Outubro é mês de barulho noturno. É mês em que as cigarras começam a fazer o seu trabalho musical e a chamar as suas fêmeas. Quem canta é o macho. Quem escuta é a fêmea e os seres humanos.
As cigarras anunciam a chegada do verão, sem qualquer exatidão temporal. Cantam em época próxima. Ou antes, ou depois. Não muito antes, nem muito depois. Começam seus barulhos e tornam a noite um silêncio ensurdecedor. Anuncia o verão, anunciam o laranja das tardes.
Este ano, uma cigarra cantou. Pode ser que não fosse uma cigarra. Fossem várias, mas poucas. Ouvia-se de longe. Ouvia-se timidamente, como uma resistência. Ainda ela cumpre o seu papel diante da natureza e de sua própria reprodução. O mês de dezembro é o mês em que a orquestra está toda unida.

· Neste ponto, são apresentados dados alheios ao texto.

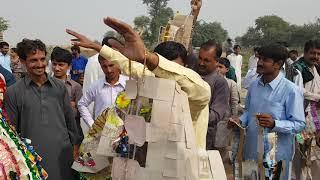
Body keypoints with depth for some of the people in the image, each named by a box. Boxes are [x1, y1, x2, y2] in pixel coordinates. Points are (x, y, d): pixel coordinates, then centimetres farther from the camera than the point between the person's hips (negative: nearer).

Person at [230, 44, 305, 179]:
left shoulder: (291, 91, -16)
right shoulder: (254, 85, 4)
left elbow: (299, 124, -15)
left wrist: (274, 124, -29)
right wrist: (240, 121, -2)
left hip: (276, 155, -6)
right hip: (252, 151, 6)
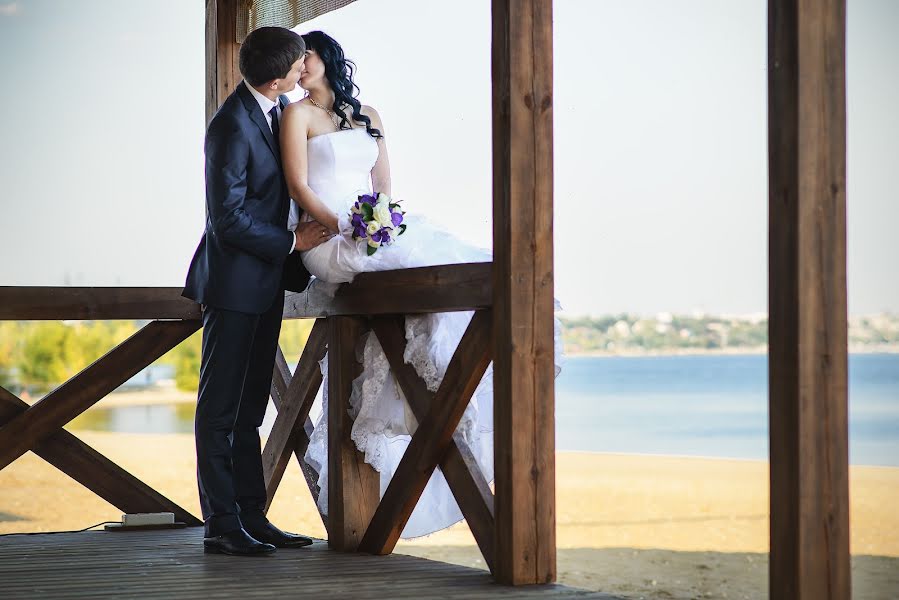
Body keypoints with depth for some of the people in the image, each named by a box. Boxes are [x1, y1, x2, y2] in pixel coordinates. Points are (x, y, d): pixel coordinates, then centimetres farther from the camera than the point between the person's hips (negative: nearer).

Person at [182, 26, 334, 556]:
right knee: (221, 408, -2)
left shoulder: (280, 109, 6)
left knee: (249, 410, 12)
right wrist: (292, 243, -13)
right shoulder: (233, 126, -20)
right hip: (235, 281, -9)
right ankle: (221, 526, 2)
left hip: (265, 279, 9)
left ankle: (252, 518, 18)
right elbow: (228, 218, -20)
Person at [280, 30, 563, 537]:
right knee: (422, 267, -32)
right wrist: (340, 225, -17)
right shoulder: (298, 115, 9)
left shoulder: (368, 117, 23)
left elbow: (385, 186, 17)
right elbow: (299, 185, -2)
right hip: (328, 239, -5)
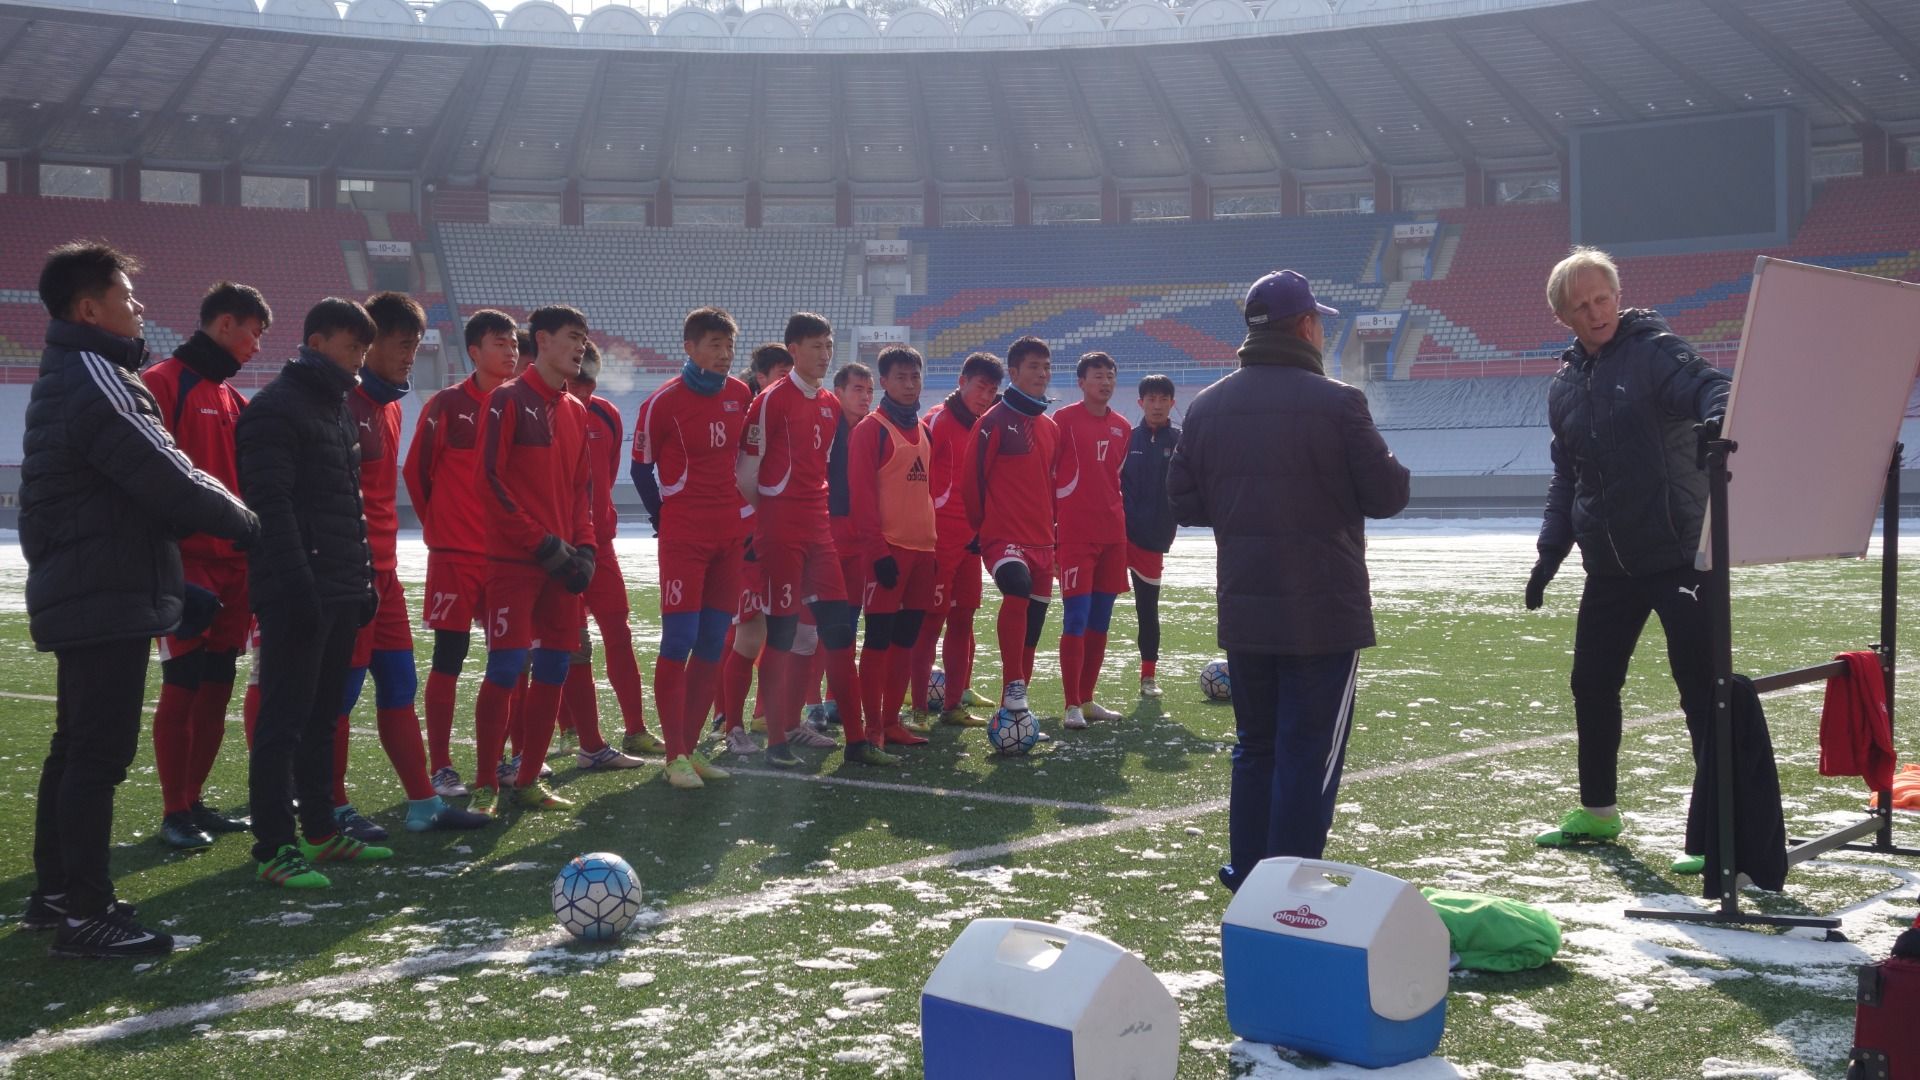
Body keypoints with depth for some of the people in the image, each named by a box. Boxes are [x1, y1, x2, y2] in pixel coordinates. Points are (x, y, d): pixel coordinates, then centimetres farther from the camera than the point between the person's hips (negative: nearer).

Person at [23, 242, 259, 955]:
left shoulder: (65, 379, 17)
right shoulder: (98, 380, -16)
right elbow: (166, 475, -19)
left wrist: (178, 587, 16)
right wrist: (245, 521, -2)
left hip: (74, 595, 10)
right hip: (109, 601, -10)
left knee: (74, 750, 16)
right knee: (100, 756, -7)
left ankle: (55, 894, 26)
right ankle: (85, 914, -3)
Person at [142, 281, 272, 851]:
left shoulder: (231, 397, 17)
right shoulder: (165, 384, -8)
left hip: (233, 564, 8)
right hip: (187, 562, -8)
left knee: (217, 686, 10)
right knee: (182, 685, -3)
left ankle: (195, 802, 20)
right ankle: (174, 813, 5)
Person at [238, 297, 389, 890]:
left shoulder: (338, 408, 19)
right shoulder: (276, 409, -10)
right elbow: (271, 506, -19)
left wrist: (364, 578, 19)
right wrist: (296, 586, -24)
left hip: (340, 595, 9)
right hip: (299, 595, -9)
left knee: (322, 716, 15)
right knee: (284, 720, -6)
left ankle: (322, 832, 23)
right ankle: (275, 850, -3)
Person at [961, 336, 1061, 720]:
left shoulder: (1051, 428, 14)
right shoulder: (995, 421, -7)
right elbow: (972, 479, -6)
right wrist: (983, 527, 1)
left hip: (1041, 541, 7)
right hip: (1004, 538, -7)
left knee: (1031, 630, 9)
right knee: (1018, 590, -35)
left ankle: (1015, 712, 20)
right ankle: (1013, 686, -24)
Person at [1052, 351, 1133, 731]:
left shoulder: (1122, 427, 13)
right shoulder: (1064, 419, -3)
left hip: (1112, 535, 6)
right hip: (1076, 534, -6)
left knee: (1100, 622, 9)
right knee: (1076, 620, -8)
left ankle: (1087, 699, 17)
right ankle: (1072, 706, -4)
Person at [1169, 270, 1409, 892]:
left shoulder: (1207, 407, 3)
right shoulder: (1336, 402, -12)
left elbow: (1184, 502, 7)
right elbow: (1388, 495, -9)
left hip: (1243, 609, 5)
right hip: (1325, 612, -5)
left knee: (1255, 745, 18)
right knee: (1310, 752, 1)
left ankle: (1247, 875, 26)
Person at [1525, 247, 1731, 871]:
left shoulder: (1654, 350, -6)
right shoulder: (1565, 385, 14)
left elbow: (1711, 386, -24)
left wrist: (1716, 420, -47)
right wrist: (1550, 551, 12)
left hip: (1679, 555, -7)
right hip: (1609, 566, 7)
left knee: (1702, 689, -6)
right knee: (1592, 684, 14)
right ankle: (1597, 812, 32)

Havia o spala tocando sozinho, um solo solitário, sem acompanhamento posterior, sem prelúdio, sem finalização.
A persistência do cântico era duradouro. Parecia chamar as outras cigarras a acordarem de um pesadelo, levantar-se diante da sombra, levantar-se diante da depressão. Só ela cantava, chamava possível fêmea, chamava possíveis machos.
Não se ouvia outros cantares. De qualquer jeito, o que se ouvia era o silêncio que qualquer noite de qualquer época do ano possui. Dezembro estava com cigarras silenciosas, tímidas talvez. Inexistentes. Exceto aquela, que de longe, gritava para o barulho de pneus distantes, buzinas mais distantes ainda e festas com músicas estridentes e longínquas.
Dezembro atípico. Cigarras ou não saíram da terra ou resolveram se calar. Permaneceram mudas, ininterruptamente, mesmo que o vibrar do seu corpo pudesse produzir o som. Não anunciaram nada. Exceto aquela, que de longe insistiu em dizer que as tardes são longas e as manhãs são mais cedo. Canta possivelmente sozinha. Berra, berra ao longe. Pranteia o dezembro.
Esse ano não houve outubro. Não ouve o dezembro. As cigarras aguardam sóis mais estridentes. Solos mais encharcados.
Amanhã será mais uma noite. E a cigarra talvez surja. Pode ser que se una ao teatro mudo. Quem sabe o anúncio deste ano seja o silêncio.